On the Gogol Bordello fan sites major fights are erupting, and the whole band was not behind this decision to play with Madonna. There’s a camp of fans that’s saying it’s stupid to be upset about the Live Earth performance– more fame and exposure is good for the band, and there’s either good music or bad– the performance with Madonna changes nothing. I can only think that people voicing this argument grew up without understanding music as a subversive political force. Music isn’t just “good” or “bad.” In a time when voices of dissent are marginalized in the press and news media, often the most subversive information can be coded in a song or live performance. And music, poetry and fiction are the only mediums that can really capture the emotional ambiguity of struggle. I was radicalized by the Clash, way before I picked up a copy of Maximum Rock and Roll and learned that the Clash were sellouts. Gogol Bordello’s music was political– subversive. I thought Gogol Bordello’s “Underdog World Strike,” and “Gypsy Punk” were more than just poses, but maybe I was mistaken.

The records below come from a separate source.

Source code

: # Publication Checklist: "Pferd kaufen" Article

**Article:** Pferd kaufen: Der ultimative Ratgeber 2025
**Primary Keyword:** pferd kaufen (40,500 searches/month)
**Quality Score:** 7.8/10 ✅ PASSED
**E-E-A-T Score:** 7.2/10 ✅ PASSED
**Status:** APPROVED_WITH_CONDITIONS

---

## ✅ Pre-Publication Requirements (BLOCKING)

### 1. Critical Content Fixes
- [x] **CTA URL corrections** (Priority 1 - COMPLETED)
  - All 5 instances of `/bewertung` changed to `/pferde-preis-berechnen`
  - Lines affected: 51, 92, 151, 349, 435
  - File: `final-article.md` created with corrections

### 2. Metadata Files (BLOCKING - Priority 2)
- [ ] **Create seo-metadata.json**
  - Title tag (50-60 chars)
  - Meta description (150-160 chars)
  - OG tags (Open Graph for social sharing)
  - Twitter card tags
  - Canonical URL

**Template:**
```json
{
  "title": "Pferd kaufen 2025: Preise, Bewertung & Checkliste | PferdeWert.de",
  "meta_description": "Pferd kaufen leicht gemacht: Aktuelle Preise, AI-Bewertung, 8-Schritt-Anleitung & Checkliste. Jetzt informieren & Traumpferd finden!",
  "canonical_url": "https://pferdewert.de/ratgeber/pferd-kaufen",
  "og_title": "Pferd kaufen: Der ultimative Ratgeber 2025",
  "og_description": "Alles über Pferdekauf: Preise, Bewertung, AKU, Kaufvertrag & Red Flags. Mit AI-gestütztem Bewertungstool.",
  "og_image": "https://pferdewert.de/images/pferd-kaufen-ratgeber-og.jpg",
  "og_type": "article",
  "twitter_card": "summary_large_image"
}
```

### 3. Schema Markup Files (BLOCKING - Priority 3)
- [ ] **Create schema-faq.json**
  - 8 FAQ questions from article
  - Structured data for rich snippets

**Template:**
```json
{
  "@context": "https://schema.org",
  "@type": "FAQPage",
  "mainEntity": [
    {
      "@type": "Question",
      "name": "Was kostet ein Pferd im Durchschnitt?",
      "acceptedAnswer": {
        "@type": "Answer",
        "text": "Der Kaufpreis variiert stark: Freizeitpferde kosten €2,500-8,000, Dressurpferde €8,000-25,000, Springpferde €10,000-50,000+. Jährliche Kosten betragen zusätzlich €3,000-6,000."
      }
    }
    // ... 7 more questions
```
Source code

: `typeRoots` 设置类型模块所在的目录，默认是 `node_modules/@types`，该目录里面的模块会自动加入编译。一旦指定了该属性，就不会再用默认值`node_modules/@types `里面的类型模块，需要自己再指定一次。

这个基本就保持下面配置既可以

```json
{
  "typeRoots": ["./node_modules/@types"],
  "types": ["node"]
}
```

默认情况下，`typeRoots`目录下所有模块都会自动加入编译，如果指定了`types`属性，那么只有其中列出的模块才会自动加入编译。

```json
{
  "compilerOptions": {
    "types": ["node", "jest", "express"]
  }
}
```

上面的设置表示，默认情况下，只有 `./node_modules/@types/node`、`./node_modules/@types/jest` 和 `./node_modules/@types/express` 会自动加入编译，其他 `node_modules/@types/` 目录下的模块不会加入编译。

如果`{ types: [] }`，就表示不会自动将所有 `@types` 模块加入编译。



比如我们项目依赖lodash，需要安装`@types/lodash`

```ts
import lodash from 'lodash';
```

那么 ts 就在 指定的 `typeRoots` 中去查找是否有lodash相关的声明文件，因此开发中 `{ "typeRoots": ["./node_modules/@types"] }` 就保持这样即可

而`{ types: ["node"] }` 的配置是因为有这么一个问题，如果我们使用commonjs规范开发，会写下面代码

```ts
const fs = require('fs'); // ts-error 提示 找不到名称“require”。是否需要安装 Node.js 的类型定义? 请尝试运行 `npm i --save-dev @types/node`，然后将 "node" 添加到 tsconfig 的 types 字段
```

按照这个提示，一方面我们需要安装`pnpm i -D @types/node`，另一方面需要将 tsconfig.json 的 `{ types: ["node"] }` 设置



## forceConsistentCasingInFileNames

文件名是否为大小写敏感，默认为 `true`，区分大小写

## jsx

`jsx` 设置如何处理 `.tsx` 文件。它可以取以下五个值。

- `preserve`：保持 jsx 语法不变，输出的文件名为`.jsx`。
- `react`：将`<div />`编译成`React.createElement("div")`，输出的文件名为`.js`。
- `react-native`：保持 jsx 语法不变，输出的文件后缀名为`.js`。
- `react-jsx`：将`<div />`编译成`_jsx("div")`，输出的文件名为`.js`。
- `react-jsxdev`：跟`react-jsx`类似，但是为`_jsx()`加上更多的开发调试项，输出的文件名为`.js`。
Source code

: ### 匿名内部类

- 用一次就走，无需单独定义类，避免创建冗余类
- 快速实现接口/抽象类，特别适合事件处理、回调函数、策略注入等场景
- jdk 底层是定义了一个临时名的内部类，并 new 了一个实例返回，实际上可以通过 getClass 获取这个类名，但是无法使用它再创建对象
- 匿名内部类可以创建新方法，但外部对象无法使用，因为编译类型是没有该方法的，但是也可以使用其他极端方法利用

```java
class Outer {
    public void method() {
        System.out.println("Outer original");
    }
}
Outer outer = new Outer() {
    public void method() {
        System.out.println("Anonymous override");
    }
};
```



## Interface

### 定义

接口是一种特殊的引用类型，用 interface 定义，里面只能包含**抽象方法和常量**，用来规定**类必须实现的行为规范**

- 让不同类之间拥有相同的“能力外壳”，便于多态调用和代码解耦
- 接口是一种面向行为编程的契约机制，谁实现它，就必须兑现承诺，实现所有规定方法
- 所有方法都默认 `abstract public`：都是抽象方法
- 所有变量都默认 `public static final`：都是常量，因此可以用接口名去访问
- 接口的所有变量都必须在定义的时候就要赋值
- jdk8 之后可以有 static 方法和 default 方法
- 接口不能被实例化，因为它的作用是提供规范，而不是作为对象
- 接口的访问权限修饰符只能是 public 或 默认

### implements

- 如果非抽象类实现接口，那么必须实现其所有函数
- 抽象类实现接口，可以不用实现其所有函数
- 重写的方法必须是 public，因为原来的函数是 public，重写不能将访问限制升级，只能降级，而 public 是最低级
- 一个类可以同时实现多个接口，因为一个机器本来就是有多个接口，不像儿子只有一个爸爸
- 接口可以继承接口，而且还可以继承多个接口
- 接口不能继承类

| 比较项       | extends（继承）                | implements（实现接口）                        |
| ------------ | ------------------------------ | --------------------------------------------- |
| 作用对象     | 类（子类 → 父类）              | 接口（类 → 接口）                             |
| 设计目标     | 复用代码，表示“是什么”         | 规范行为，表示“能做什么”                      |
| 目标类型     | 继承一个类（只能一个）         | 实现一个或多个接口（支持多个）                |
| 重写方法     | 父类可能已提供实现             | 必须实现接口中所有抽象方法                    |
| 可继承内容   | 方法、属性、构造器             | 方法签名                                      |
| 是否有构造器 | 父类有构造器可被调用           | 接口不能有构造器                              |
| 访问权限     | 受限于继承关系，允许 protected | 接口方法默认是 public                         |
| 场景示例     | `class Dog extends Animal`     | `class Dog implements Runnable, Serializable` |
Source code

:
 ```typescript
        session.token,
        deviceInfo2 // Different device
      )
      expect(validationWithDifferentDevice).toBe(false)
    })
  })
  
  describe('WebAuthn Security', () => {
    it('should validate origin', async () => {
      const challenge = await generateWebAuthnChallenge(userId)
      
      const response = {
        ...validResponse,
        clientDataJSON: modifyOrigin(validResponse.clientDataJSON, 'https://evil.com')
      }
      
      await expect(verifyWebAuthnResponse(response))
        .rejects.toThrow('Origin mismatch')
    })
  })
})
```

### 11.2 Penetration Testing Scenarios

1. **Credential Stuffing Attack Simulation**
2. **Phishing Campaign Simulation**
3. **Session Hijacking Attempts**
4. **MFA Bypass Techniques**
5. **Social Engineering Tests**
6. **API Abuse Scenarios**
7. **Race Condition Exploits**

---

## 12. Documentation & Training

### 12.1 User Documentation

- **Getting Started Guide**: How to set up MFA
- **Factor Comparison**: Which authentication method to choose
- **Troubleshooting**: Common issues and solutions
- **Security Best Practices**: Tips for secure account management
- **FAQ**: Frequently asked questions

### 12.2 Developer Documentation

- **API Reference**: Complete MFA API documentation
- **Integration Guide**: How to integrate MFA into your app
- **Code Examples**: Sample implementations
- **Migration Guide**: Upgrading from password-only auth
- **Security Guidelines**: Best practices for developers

As the band became more popular over the last six years, the shows were packed with new people– many of them hostile, “world music mosh pit” idiots. This was the case at the oversold Astoria show where at certain points it was so crowded there, thanks to a write up in Time Out, that I was so crushed between people that my feet were not even touching the ground, and I was bruised for days afterward, and I was nowhere near the front. So my jealousy of the band, which I’d listened to since their first album in 1999, began. Why couldn’t I just love them in peace with this tribe of people who “got it”? Why did I have to share them with boneheads?

Why did Gogol Bordello cancel shows in Prague to do this favor for Madonna? Why did I have to hear Lela Pala Tute mungled with a Madonna song I hated as a teenager, a song that represented every empty thing about pop music I had come to loathe?

Eugene’s erotic power and magnetism is significant, and that he now has hoards of pissed off fans only testifies to the passion he and his band have inspired in so many. I leave you with this– Eugene singing Lela Pala Tute to Pavla Fleischer, director of The Pied Piper of Hutzovina. (The film is, according to Fleisher, a kind of lovesick ode to Eugene.) There’s intimacy in the way he sings to her. We are voyeurs. I know the look in his eyes– that singular boyish attention, and it’s the kind of thing that can make the heart into some fluttering creature that will betray itself. He surely knows this. Fleischer posts a long diatribe along with this youtube video, with the vehemence of a jilted lover. “But to think that [Madonna] also wants Eugene to sing Pala Tute to HER – that’s a bit too much of a territory invasion :)! Madonna, with all the respect I have for you, I was there first!! :)” And this has gone beyond gossip for me. Pavla’s impulse to make a film based on a romantic obsession is creepy, and her possessiveness of Eugene’s iconic presence is a bit pathetic, but I see myself in her.

Eugene, come back. I’m wearing purple.